Meet the Teachers: Edina Szalai

Edina SzalaiWelcome, new faculty/staff member! Edina Szalai – American Literature, English 12: Journeys and Discoveries, Senior Seminar, English Department Chair

Where did you grow up?  What was it like to grow up there?   Where did you go to school and what was that like? Did it have an impact on your choice of career?

I was born and raised in Hungary; as a 19-year-old, I witnessed the collapse of the communist regime. Despite the political oppression (which I was mainly unaware of as a child), education was a priority. Not only did most schools offer a rigorous academic curriculum, people in general took pleasure in educating themselves about the arts and sciences. No matter whose house you visited, there was no such thing as a living room without a big bookcase full of books. And people actually read these books: Tolstoy, Hemingway, Poe, Dickens and others were household names. Obviously, as an avid reader from childhood, this kind of environment felt reassuring.
Did you have any key mentors or people who deeply influenced who you are, what you believe in and what you’re committed to in your work and life?  Tell me about them.
I consider myself a very lucky person because I have had key mentors at every important stage of my life. People like my cello teacher, high school English teachers or family members have had a tremendous influence on who I ultimately became.
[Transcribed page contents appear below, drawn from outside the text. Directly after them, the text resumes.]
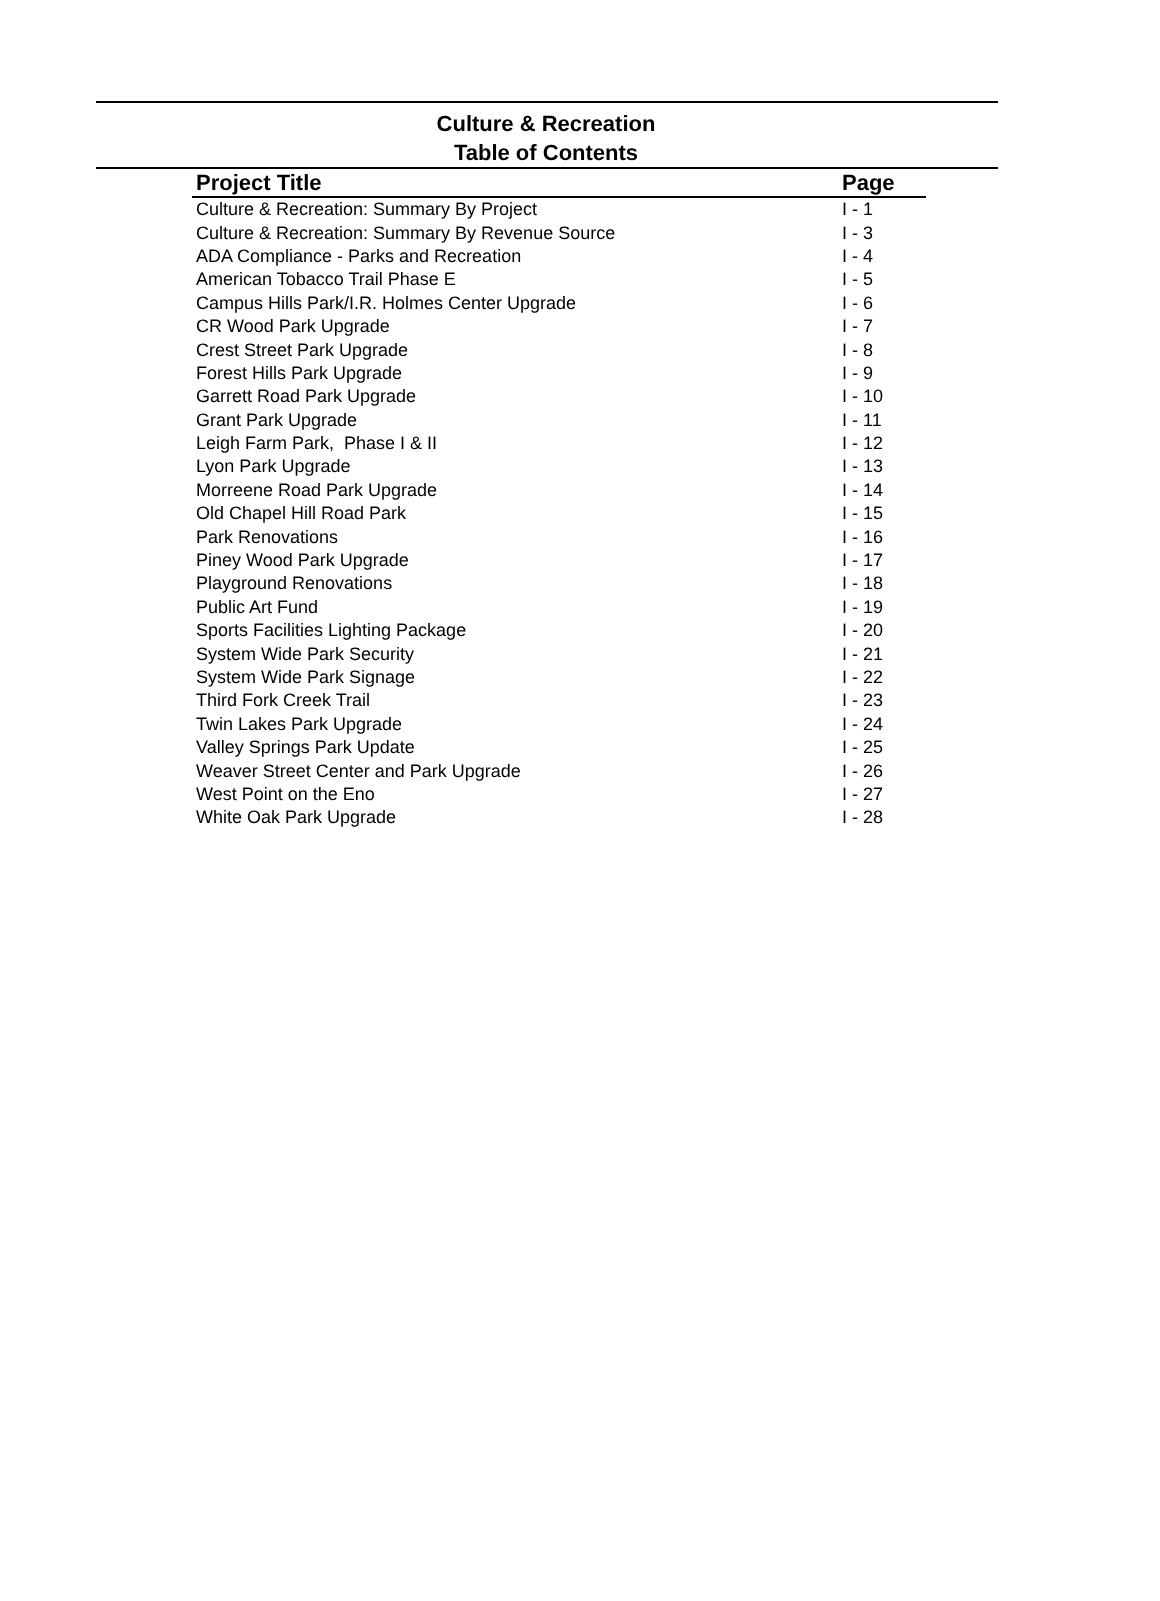Culture & Recreation
Table of Contents
| Project Title | Page |
| --- | --- |
| Culture & Recreation: Summary By Project | I - 1 |
| Culture & Recreation: Summary By Revenue Source | I - 3 |
| ADA Compliance - Parks and Recreation | I - 4 |
| American Tobacco Trail Phase E | I - 5 |
| Campus Hills Park/I.R. Holmes Center Upgrade | I - 6 |
| CR Wood Park Upgrade | I - 7 |
| Crest Street Park Upgrade | I - 8 |
| Forest Hills Park Upgrade | I - 9 |
| Garrett Road Park Upgrade | I - 10 |
| Grant Park Upgrade | I - 11 |
| Leigh Farm Park, Phase I & II | I - 12 |
| Lyon Park Upgrade | I - 13 |
| Morreene Road Park Upgrade | I - 14 |
| Old Chapel Hill Road Park | I - 15 |
| Park Renovations | I - 16 |
| Piney Wood Park Upgrade | I - 17 |
| Playground Renovations | I - 18 |
| Public Art Fund | I - 19 |
| Sports Facilities Lighting Package | I - 20 |
| System Wide Park Security | I - 21 |
| System Wide Park Signage | I - 22 |
| Third Fork Creek Trail | I - 23 |
| Twin Lakes Park Upgrade | I - 24 |
| Valley Springs Park Update | I - 25 |
| Weaver Street Center and Park Upgrade | I - 26 |
| West Point on the Eno | I - 27 |
| White Oak Park Upgrade | I - 28 |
The common denominator between these people, I believe, is that they all held me to a high standard and made me understand that we all owe it to ourselves to live up to our own potential without cutting corners. They did not try to be my friends; they were beacons of light and wisdom who did not shy away from challenging me if necessary. Exhausting as the experience was occasionally, I never had any doubt questioning their commitment to me.
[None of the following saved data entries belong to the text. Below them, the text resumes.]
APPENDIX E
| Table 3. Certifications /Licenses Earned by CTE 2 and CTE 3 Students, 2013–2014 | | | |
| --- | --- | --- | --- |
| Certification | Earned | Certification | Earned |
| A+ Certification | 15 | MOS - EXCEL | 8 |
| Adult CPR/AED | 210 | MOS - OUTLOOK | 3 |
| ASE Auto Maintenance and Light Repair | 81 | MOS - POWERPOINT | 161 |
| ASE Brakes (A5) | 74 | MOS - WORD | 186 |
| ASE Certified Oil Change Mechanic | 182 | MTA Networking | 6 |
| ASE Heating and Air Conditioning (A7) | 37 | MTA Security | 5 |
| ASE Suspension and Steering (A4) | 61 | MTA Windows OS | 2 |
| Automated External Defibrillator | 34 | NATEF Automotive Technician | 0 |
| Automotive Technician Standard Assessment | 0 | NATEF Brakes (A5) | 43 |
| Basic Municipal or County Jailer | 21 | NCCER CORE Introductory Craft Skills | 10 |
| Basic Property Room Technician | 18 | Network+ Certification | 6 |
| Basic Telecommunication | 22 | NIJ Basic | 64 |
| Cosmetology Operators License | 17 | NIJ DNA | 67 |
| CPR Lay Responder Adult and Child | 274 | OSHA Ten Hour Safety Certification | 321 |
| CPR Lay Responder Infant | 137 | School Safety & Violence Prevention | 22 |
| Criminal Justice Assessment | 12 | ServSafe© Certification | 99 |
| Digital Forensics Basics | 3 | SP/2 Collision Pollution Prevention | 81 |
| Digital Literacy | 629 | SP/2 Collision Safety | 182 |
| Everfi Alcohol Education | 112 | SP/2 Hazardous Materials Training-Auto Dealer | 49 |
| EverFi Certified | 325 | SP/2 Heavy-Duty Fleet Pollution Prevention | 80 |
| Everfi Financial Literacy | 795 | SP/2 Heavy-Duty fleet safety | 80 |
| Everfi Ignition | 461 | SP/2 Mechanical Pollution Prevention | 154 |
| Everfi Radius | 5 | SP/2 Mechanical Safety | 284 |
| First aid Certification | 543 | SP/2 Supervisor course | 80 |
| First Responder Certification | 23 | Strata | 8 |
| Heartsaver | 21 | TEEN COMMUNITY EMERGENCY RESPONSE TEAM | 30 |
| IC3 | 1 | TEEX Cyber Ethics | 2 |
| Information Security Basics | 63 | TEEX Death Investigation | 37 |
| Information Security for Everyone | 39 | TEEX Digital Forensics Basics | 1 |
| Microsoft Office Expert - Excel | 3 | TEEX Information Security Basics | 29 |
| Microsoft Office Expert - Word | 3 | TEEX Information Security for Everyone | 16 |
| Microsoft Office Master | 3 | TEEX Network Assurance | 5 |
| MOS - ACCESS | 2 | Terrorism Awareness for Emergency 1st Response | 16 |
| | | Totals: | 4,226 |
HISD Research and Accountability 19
Did you have any life-changing experiences that put you on the path that led you to be doing what you’re doing today?  Tell me about them.
Two things have affected me in such radical ways that I don’t believe I’d be the same person today had I not had these experiences come my way. The first is classical music. I attended schools with a special music program from age 7 to 18 without ever having the intention of becoming a professional musician. Most of my school years were spent in a magical bubble of listening to, creating, discussing and feeling music on a daily basis. I firmly believe that every child should be exposed to this experience because it affects every aspect of their personal development. The other thing that has changed me tremendously is traveling. Due to the successful choir I was singing in for 12 years, I have gotten to visit most European countries as well as Australia, Venezuela, Canada and the U.S. even during the years of communism when international travel was largely restricted. Being exposed to such a  variety of cultures, customs, and traditions has created in me a sensitivity and openness to difference, to “otherness.” The unfamiliar seems to me like an adventure that I embark on with curiosity instead of feeling intimidated by it.